Globalization has also left its mark on the structure of higher education and on the offer of courses. Thus, in contrast to school education, private institutions have mushroomed in higher education. According to the website of the Ministry of Education, as much as 105 out of 311 institutes are privately owned. Yet, as these institutes are on average much smaller than state institutes and ask substantial tuition fees, they enrol only about 7.5% of the total number of students (Ministry of Education, 2004b).[5] The overwhelming majority of the private institutes have an economic profile, teaching business, management, law, information technology, and foreign languages. They thus cater to the growing demand by parents and students for professional education that prepares the latter for a career in international business, or, if the required level of talent for that is not met, for jobs in Ukrainian private companies. Like state institutes of higher education, however, private institutes are required to teach the aforementioned humanities and social sciences. The question is what attitude students have towards these subjects: are they taken seriously or are they seen as a nuisance preventing students from learning things ‘that really matter’. In 1999 a survey among 165 fourth-grade students of two state universities and one private institution in the eastern city of Donets’k revealed that the compulsory courses were on average not considered essential. In addition, their teaching quality was judged to be lower than that of the special courses. Moreover, History of Ukraine was rated as one of the least useful subjects of the Humanitarnyi Blok, with students from the private institution displaying particular negative opinions (Kovaleva 2000). Thus, the lack of support from the Ministry of Education seems to be combined with pressure from below to diminish the role of the compulsory courses or to abolish them altogether.

| DATA SUPPLIED |
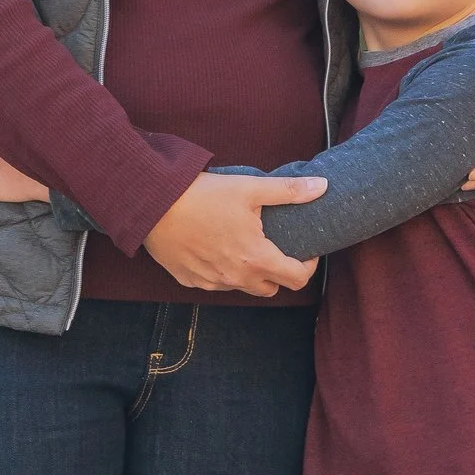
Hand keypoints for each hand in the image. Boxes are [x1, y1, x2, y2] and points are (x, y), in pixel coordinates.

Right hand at [142, 172, 321, 296]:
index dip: (307, 266)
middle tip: (275, 247)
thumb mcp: (249, 188)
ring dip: (249, 272)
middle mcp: (235, 278)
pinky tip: (215, 247)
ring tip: (244, 245)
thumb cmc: (203, 195)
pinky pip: (214, 283)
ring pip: (242, 287)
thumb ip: (288, 191)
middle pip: (271, 288)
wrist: (152, 204)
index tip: (305, 250)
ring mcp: (211, 282)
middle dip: (279, 272)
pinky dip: (221, 271)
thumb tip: (322, 187)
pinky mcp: (189, 280)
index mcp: (255, 258)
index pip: (296, 279)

| TASK INSTRUCTIONS |
• 1. Answer these questions about the text on higher education in Ukraine:
(a) How many of the 311 institutes are privately owned?
(b) What share of the total number of students do the private institutes enroll?
(c) In which city was the 1999 survey of fourth-grade students carried out?
• 2. Carry on the text on higher education in Ukraine from the point at which it stops.
The records are irrelevant to this exercise.

| RESPONSES |
• 1.
(a) 105
(b) About 7.5%
(c) Donets'k

• 2.
5. Discussion

This paper has revealed that nation-building has been the key priority in Ukraine’s education system after independence. The identity project found its most dramatic expression in the transformation of the language of instruction. The educational sector has moved from a largely Russian-instructed system to a Ukrainian-instructed one, a process that has not yet come to an end. In addition, nation-building had a considerable bearing on school subjects that are ideally suited for conveying a patriotic narrative – literature, geography and history. The central curricula and textbooks for these subjects had the suffering of the Ukrainian nation and the injustices committed by foreign powers (Poland, tsarist Russia and, last but not least, the Soviet Union) as their leitmotiv. The authorities moreover left the centralized system of the Soviet era intact, which meant that schools, irrespective of profile or form of ownership, were obliged to use the central curricula and textbooks. Institutes of higher education, too, were required to teach a number of courses instrumental for the national revival project.

Democratization was the evident victim of the emphasis on nation-building. The determination to Ukrainianize the education system of both the Kravchuk and Kuchma administrations effectively blocked parents, students or educational establishments from having a say on the language of instruction. The Ministry of Education even explicitly prohibited students from voting on this issue. The centralized nature of school education, with its prescribed curricula and textbooks, moreover prevented local authorities, national minorities, schools and parents to acquaint pupils with cultures and historical narratives different from those sanctioned by the state. This was most visibly exemplified by the central government’s imposition of the national curriculum and the corresponding programmes and textbooks on the Russian-speaking region of Crimea. Yet some changes in the direction of democratization did occur. Higher education, for instance, was free to determine the subject matter of the group of mandatory humanities and social sciences.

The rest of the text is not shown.